The in vitro model also offers the opportunity to perform an analysis of the spatiotemporal (by developmental stage) transcriptome of cell populations at defined positions in the cynomolgus monkey embryo. This may reveal the regionalization of molecular cell fates (8). One way to elucidate the cellular architecture of the body plan would be to map single cells to their inferred positions in the embryo by computational analysis of the transcriptome (910) and integrate the results with data about the spatial distribution of cells of interest (11). Such a method could reveal the spatiotemporal genealogy that is embedded in the body plan. This information would add to the lineage trajectories of embryonic cells identified by Niu et al. and Ma et al. in cultured embryos. Analysis of the transcriptome and chromatin accessibility by Niu et al. has further uncovered the transcriptional, signaling, epigenomic, and molecular activity underpinning the specification and differentiation of cell lineages. Additional multiomics analysis of genomic function and molecular activity (1213) may generate a multidimensional body plan that could serve as the reference of cynomolgus development. These findings would engender testable hypotheses about the role of molecular drivers of lineage differentiation, tissue patterning, and morphogenesis.

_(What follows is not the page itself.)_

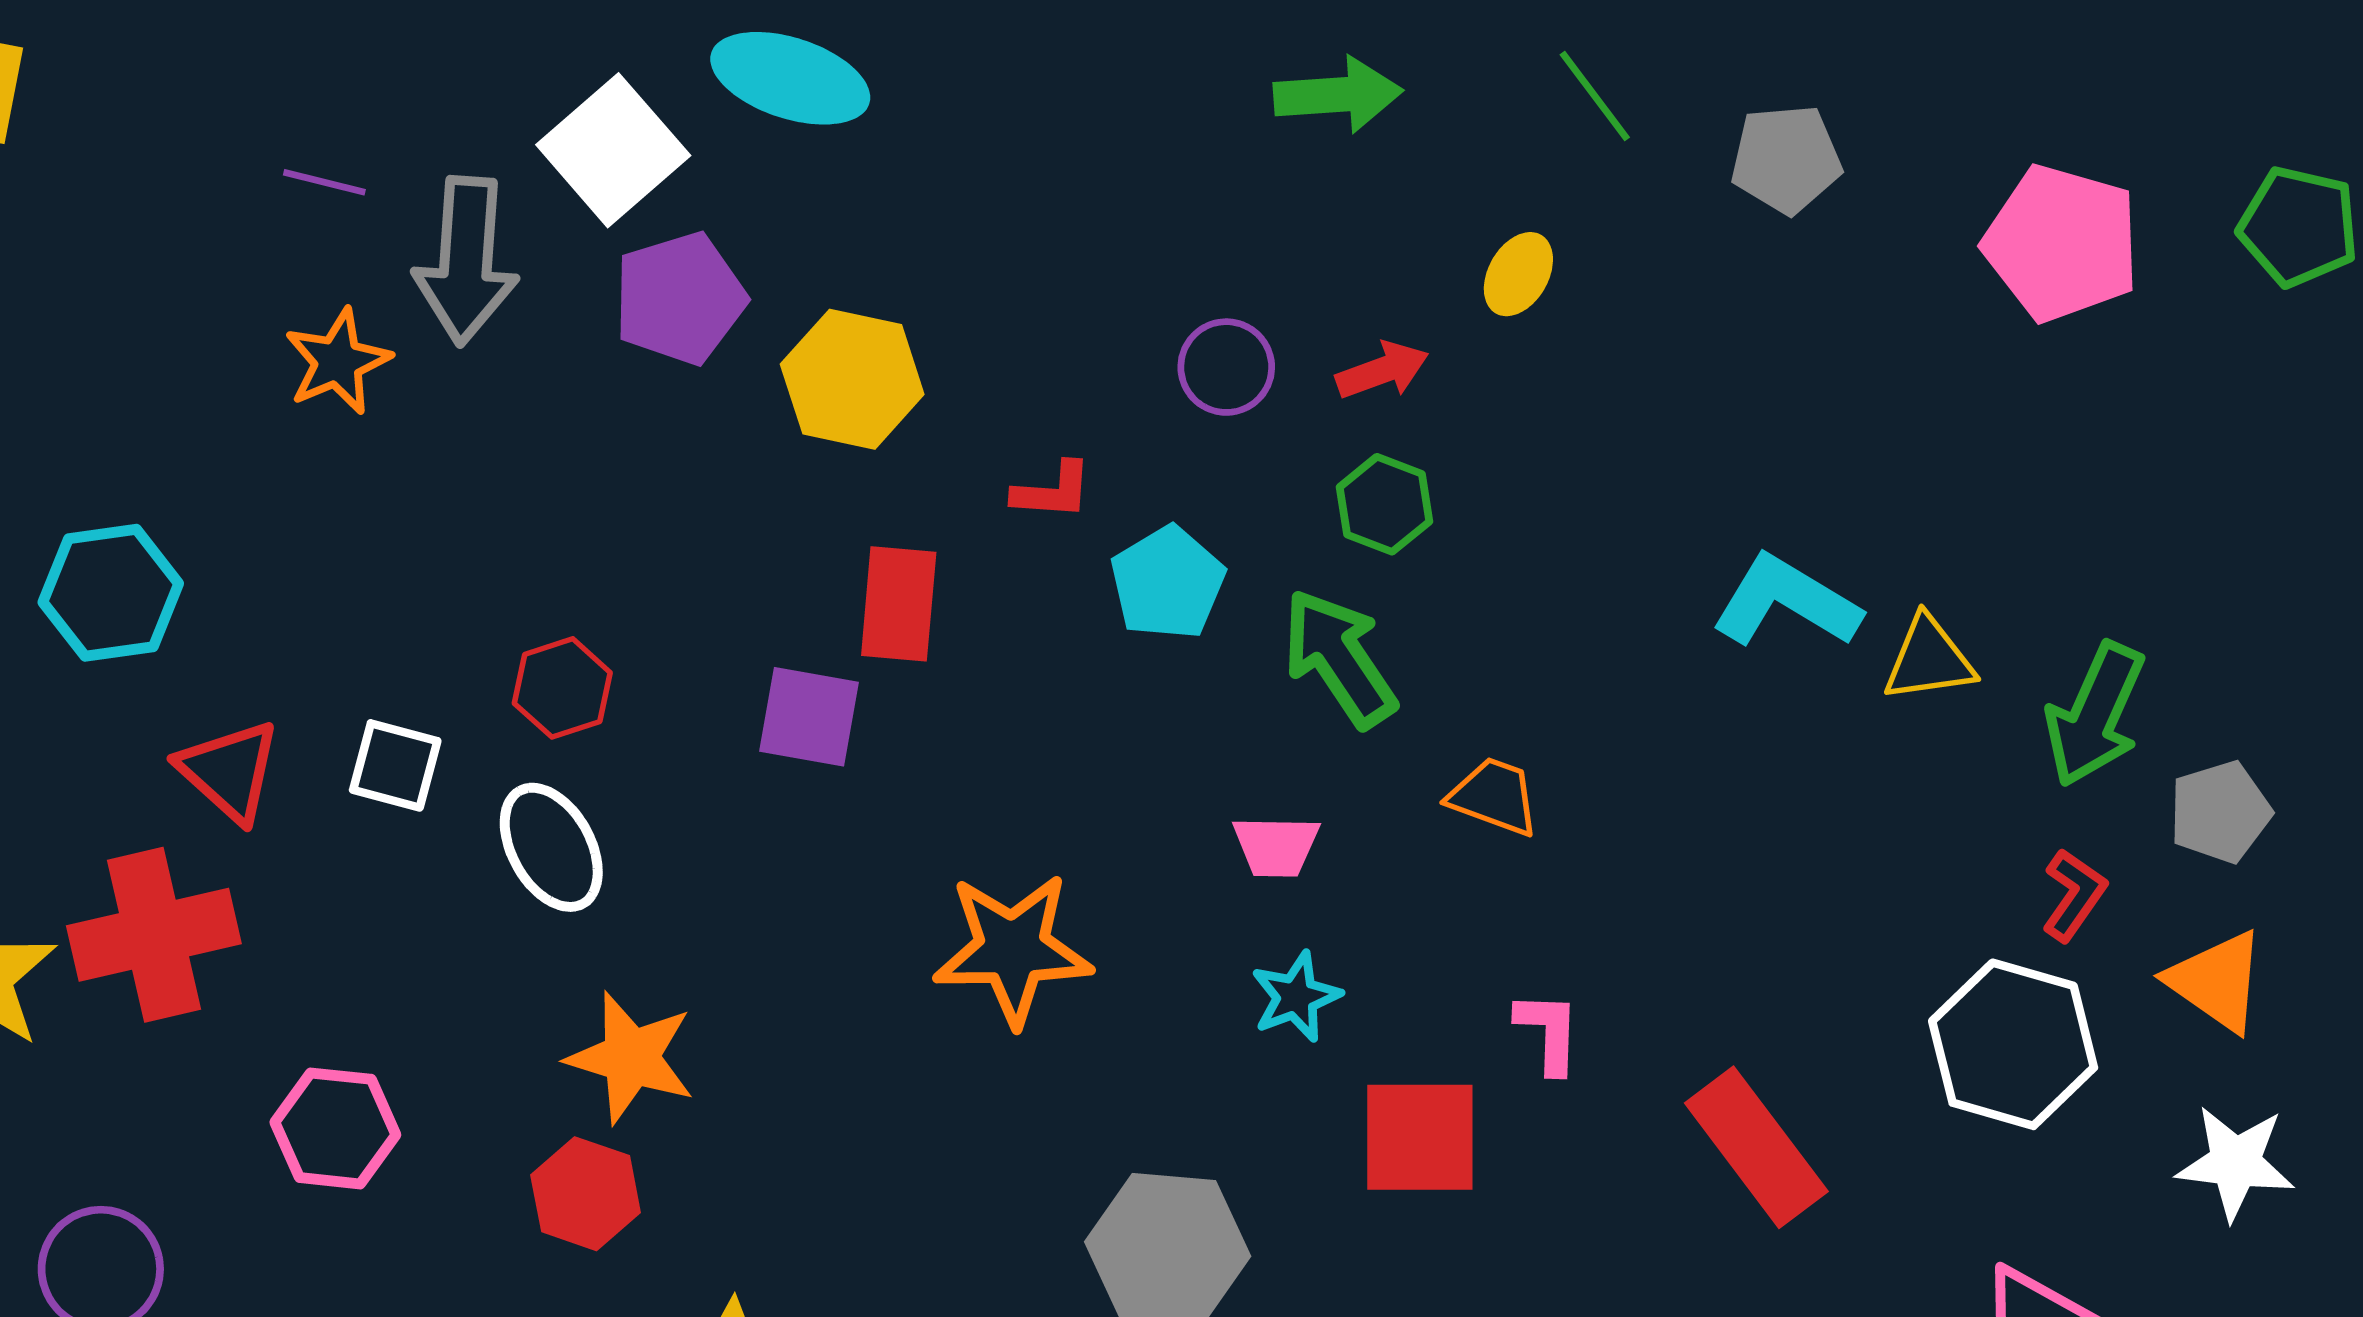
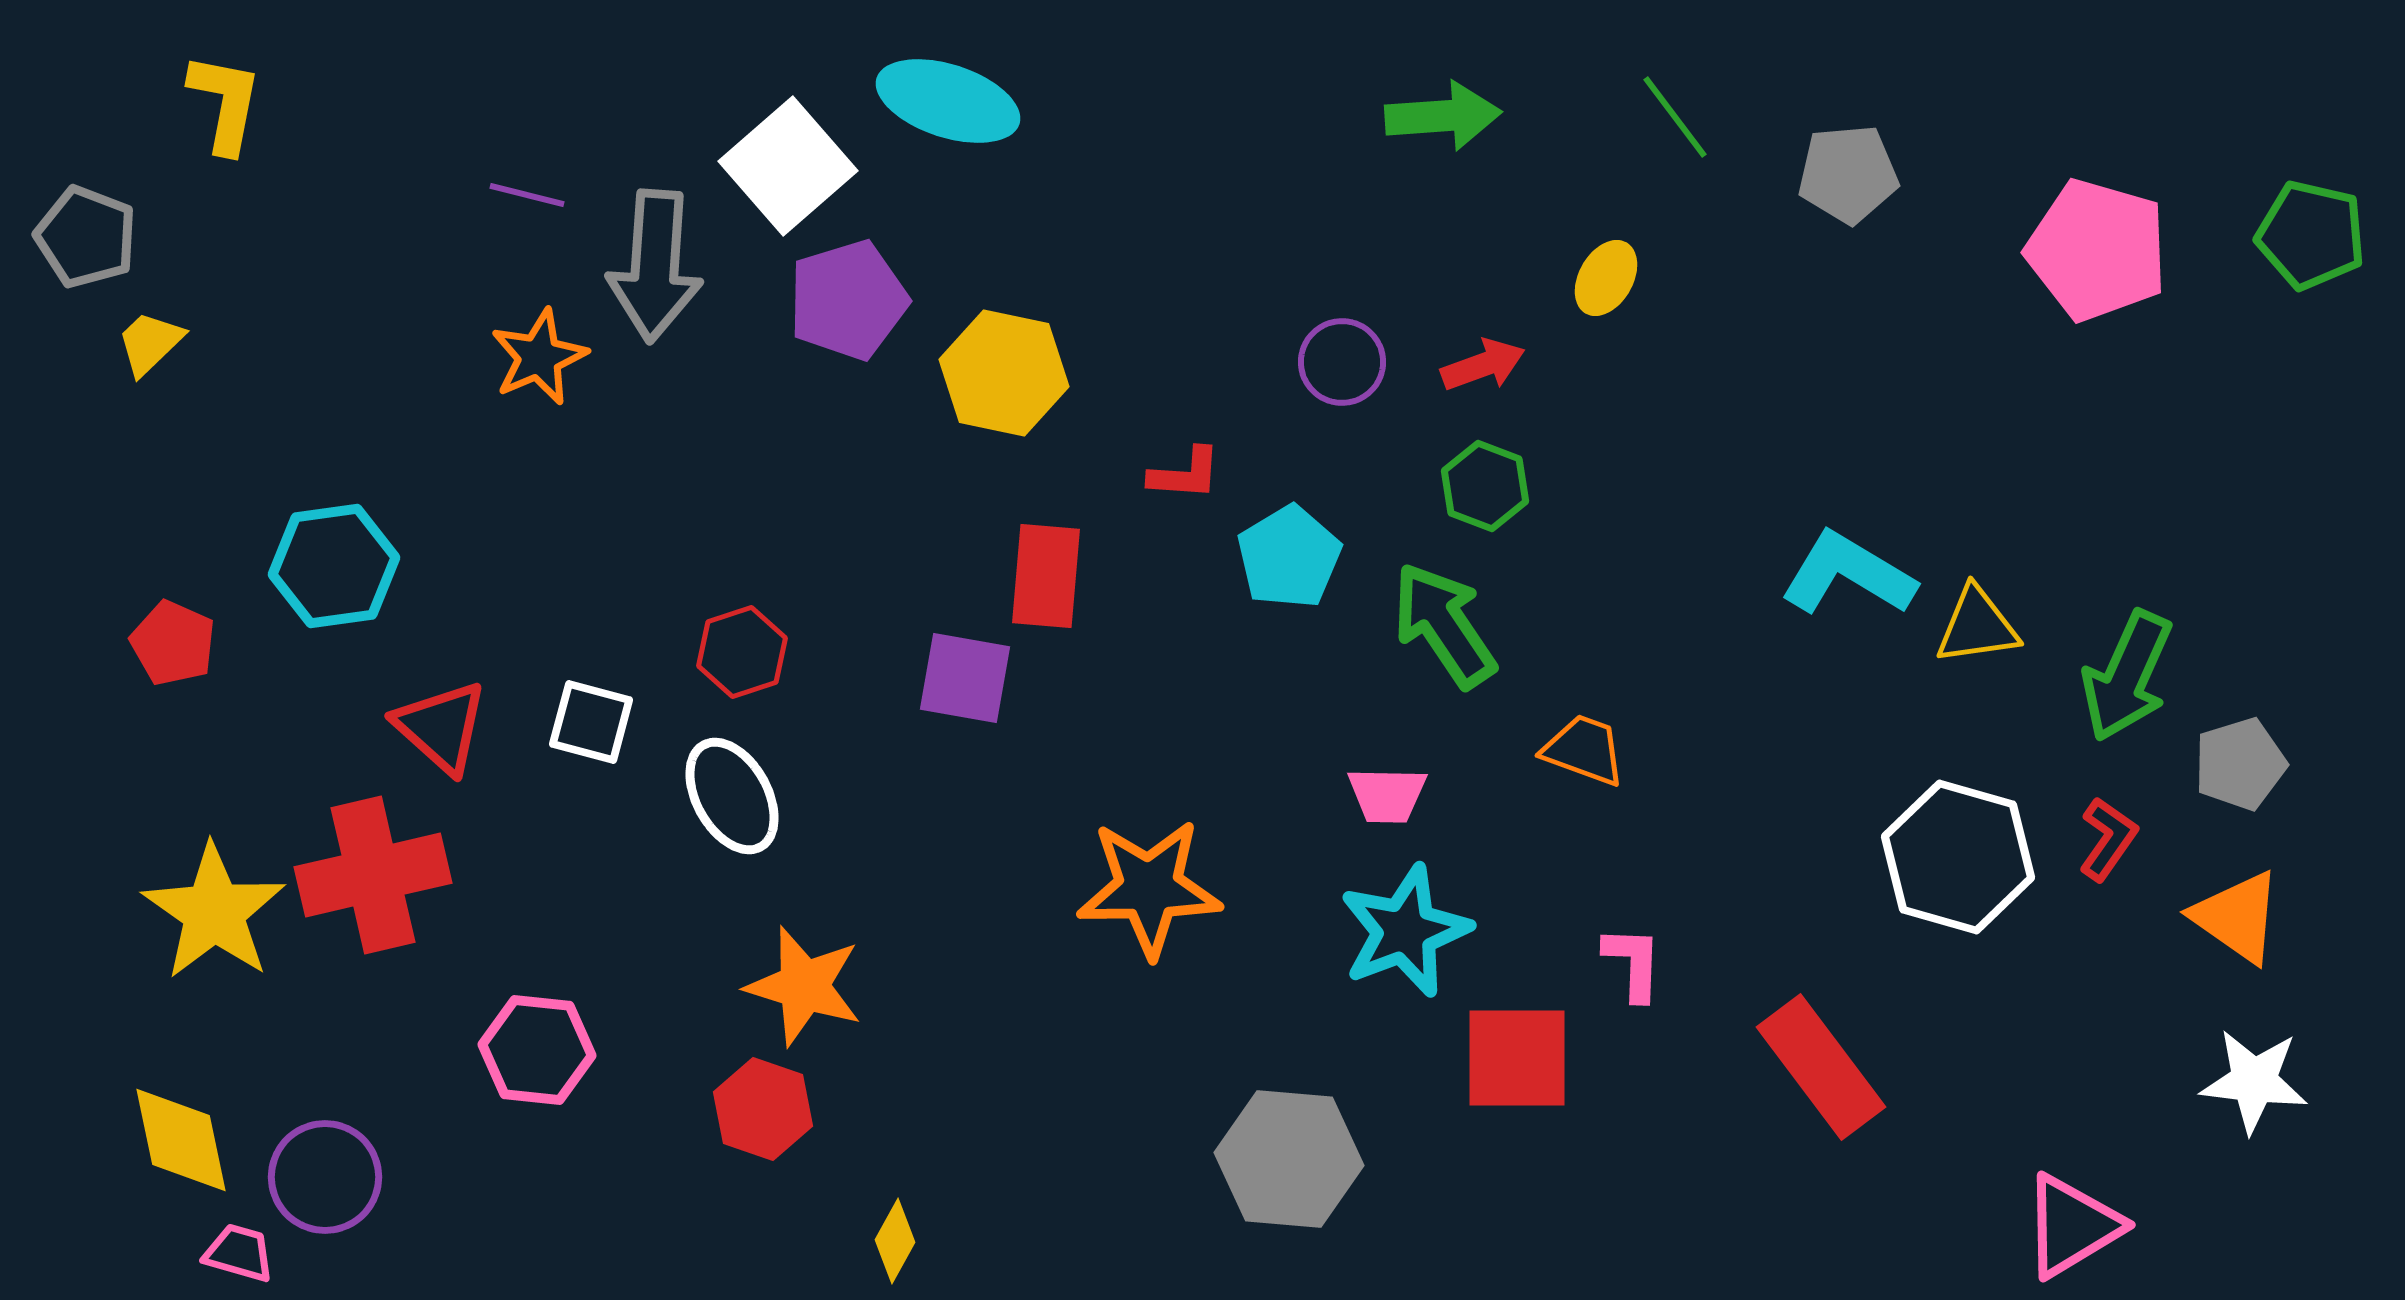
cyan star: (1296, 997) -> (1405, 931), size x1.6
white hexagon: (2013, 1044) -> (1958, 857), moved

Information generated from the in vitro cynomolgus embryo model will enhance understanding of the mechanisms and functional drivers of early embryogenesis and may outline a universal blueprint of primate development. Translating the knowledge of lineage specification and differentiation of the nonhuman primate embryo to stem cell research will guide efforts in directed differentiation of stem cells to produce clinically useful cell types and the generation of organoids for disease modeling and stem cell medicine. Thus, in vitro culture of cynomolgus post-implantation embryos is a valuable experimental tool for primate embryo research and stem cell biology.

The embryological findings of this model could provide information about errors of development in primate embryos. Blastocysts may be derived from in vitro fertilization of gametes that carry naturally occurring or engineered genetic changes or from genetically modified pre-implantation embryos. Modeling the phenotype and the causal mechanism of genetic diseases may inform how errors of development affect implantation, embryo viability, morphogenesis, and bodily function in ways that may lead to early pregnancy loss and birth defects. Such information could enable the development of preventive and therapeutic treatments and may improve the efficacy of assisted reproductive technologies.

The study of nonhuman primate embryos will offer a valuable cross-species reference of the developmental milestones of human embryos. It could also be informative about the “organismal potential” of synthetic embryos (i.e., whether they can develop like embryos in vivo) that are generated from stem cells—for example, embryoids from embryo-derived stem cells or induced pluripotent stem cells (1415). Although animal embryos grown for research may not raise the ethical concerns related to human embryo research and genome editing, it is imperative that the application of this primate embryo model adheres to the ethical principles of animal research and welfare.